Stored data

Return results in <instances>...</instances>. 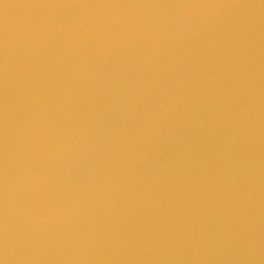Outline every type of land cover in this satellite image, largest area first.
Wrapping results in <instances>:
<instances>
[{
  "label": "clouds",
  "instance_id": "1",
  "mask_svg": "<svg viewBox=\"0 0 264 264\" xmlns=\"http://www.w3.org/2000/svg\"><path fill=\"white\" fill-rule=\"evenodd\" d=\"M0 264H264V0H0Z\"/></svg>",
  "mask_w": 264,
  "mask_h": 264
}]
</instances>
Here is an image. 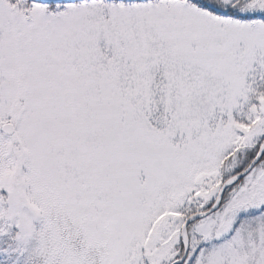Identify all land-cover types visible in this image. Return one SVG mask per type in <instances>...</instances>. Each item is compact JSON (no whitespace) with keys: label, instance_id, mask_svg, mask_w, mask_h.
Listing matches in <instances>:
<instances>
[{"label":"snow or ice","instance_id":"snow-or-ice-1","mask_svg":"<svg viewBox=\"0 0 264 264\" xmlns=\"http://www.w3.org/2000/svg\"><path fill=\"white\" fill-rule=\"evenodd\" d=\"M0 264H264V0H0Z\"/></svg>","mask_w":264,"mask_h":264}]
</instances>
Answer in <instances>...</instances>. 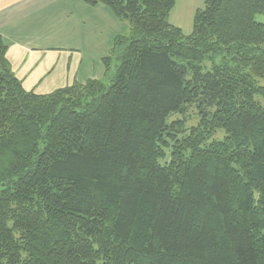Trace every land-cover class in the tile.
<instances>
[{"label":"trees","instance_id":"obj_1","mask_svg":"<svg viewBox=\"0 0 264 264\" xmlns=\"http://www.w3.org/2000/svg\"><path fill=\"white\" fill-rule=\"evenodd\" d=\"M84 1L129 27L104 78L27 91L0 36V264H264V0L186 36L174 0Z\"/></svg>","mask_w":264,"mask_h":264},{"label":"crops","instance_id":"obj_2","mask_svg":"<svg viewBox=\"0 0 264 264\" xmlns=\"http://www.w3.org/2000/svg\"><path fill=\"white\" fill-rule=\"evenodd\" d=\"M118 23L106 5L89 6L84 0H0V36L13 75L25 90L40 95L75 81L104 78V69L97 76L91 72L94 63L85 55L111 45ZM56 36L64 42L56 43ZM104 56L96 62L103 63Z\"/></svg>","mask_w":264,"mask_h":264},{"label":"rangeland","instance_id":"obj_3","mask_svg":"<svg viewBox=\"0 0 264 264\" xmlns=\"http://www.w3.org/2000/svg\"><path fill=\"white\" fill-rule=\"evenodd\" d=\"M174 6L170 9V11L168 12V22L171 25H176L181 29V32L184 36L189 35L192 30H193V18L195 15V11L197 10V8H204L205 5V0H174ZM116 19L119 21L118 25H116V27H119V34H123V35H128L129 34V27L127 25V21L124 19H120L117 18ZM257 20L260 21H264V17L262 16H257ZM58 34V33H57ZM118 36V35H117ZM54 40L56 43H63V37L61 36H56L54 37ZM74 41L78 42L77 37H73ZM114 42V40L112 41ZM111 42V43H112ZM112 45L113 43L110 45H107V48L102 49L101 53L96 50V51H92L93 53H86L88 58H89V62L91 63L93 61L94 64L91 65V69H92V73L96 74L99 73L103 68L104 64L103 63H99L98 61L96 62L95 58L100 56V55H106L108 56V54L110 55L112 53ZM105 57V56H104ZM112 68H115V64L116 61L115 59H113L112 61ZM84 66L81 68V72H84L85 68H86V62ZM103 77V75H102ZM105 83L106 85L109 84L108 79H105ZM174 120H181L182 122V127H183V131L184 132H174V134H176L177 138L181 137L184 133H187L189 131L190 126L192 125H196L198 123V115H196V111L194 109V107H190L186 110L185 114H173L170 115L169 117V121H174ZM224 135L223 130L218 129V131L214 134L213 138L216 139H222ZM170 144H173V141H170ZM165 151V156L163 159L160 160V162L165 163V162H169V158H170V154H171V150L170 147Z\"/></svg>","mask_w":264,"mask_h":264}]
</instances>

> [EXERCISE DETAILS]: Gather every line of the items above that contains the string "fill".

> [TASK SOLUTION]:
  "mask_svg": "<svg viewBox=\"0 0 264 264\" xmlns=\"http://www.w3.org/2000/svg\"><path fill=\"white\" fill-rule=\"evenodd\" d=\"M0 264H264V0H0Z\"/></svg>",
[{"label":"snow or ice","instance_id":"snow-or-ice-1","mask_svg":"<svg viewBox=\"0 0 264 264\" xmlns=\"http://www.w3.org/2000/svg\"><path fill=\"white\" fill-rule=\"evenodd\" d=\"M0 264H264V0H0Z\"/></svg>","mask_w":264,"mask_h":264}]
[{"label":"trees","instance_id":"obj_1","mask_svg":"<svg viewBox=\"0 0 264 264\" xmlns=\"http://www.w3.org/2000/svg\"><path fill=\"white\" fill-rule=\"evenodd\" d=\"M84 1L129 27L104 78L27 91L0 36V264H264V0L186 36L174 0Z\"/></svg>","mask_w":264,"mask_h":264},{"label":"crops","instance_id":"obj_2","mask_svg":"<svg viewBox=\"0 0 264 264\" xmlns=\"http://www.w3.org/2000/svg\"><path fill=\"white\" fill-rule=\"evenodd\" d=\"M118 23L106 5L89 6L84 0H0V36L13 75L25 90L40 95L75 81L104 78V69L97 76L91 72L94 63L85 55L111 45ZM56 36L64 42L56 43ZM104 56L96 62L103 63Z\"/></svg>","mask_w":264,"mask_h":264},{"label":"rangeland","instance_id":"obj_3","mask_svg":"<svg viewBox=\"0 0 264 264\" xmlns=\"http://www.w3.org/2000/svg\"><path fill=\"white\" fill-rule=\"evenodd\" d=\"M174 6L170 9V11L168 12V22L171 25H176L181 29V32L184 36L189 35L192 30H193V18L195 15V11L197 10V8H204L205 5V0H174ZM116 19L119 21L118 25H116V27H119V34H123V35H128L129 34V27L127 25V21L124 19H120L117 18ZM257 20L260 21H264V17L262 16H257ZM58 34V33H57ZM118 36V35H117ZM54 40L56 43H63V37L61 36H56L54 37ZM74 41L78 42L77 37H73ZM114 42V40L112 41ZM111 42V43H112ZM112 45L113 43L110 45H107V48L102 49L101 53L96 50V51H92L93 53H86L88 58H89V62L91 63L93 61L94 64L91 65V69H92V73L96 74L99 73L103 68L104 64L103 63H99L98 61L96 62L95 58L100 56V55H106L108 56V54L110 55L112 53ZM105 57V56H104ZM112 68H115V64L116 61L115 59H113L112 61ZM84 66L81 68V72H84L85 68H86V62ZM103 77V75H102ZM105 83L106 85L109 84L108 79H105ZM174 120H181L182 122V127H183V131L184 132H174V134H176L177 138L181 137L184 133H187L189 131L190 126L192 125H196L198 123V115H196V111L194 109V107H190L186 110L185 114H173L170 115L169 117V121H174ZM224 135L223 130L218 129V131L214 134L213 138L216 139H222ZM170 144H173V141H170ZM165 151V156L163 159L160 160V162L165 163V162H169V158H170V154H171V150L170 147Z\"/></svg>","mask_w":264,"mask_h":264}]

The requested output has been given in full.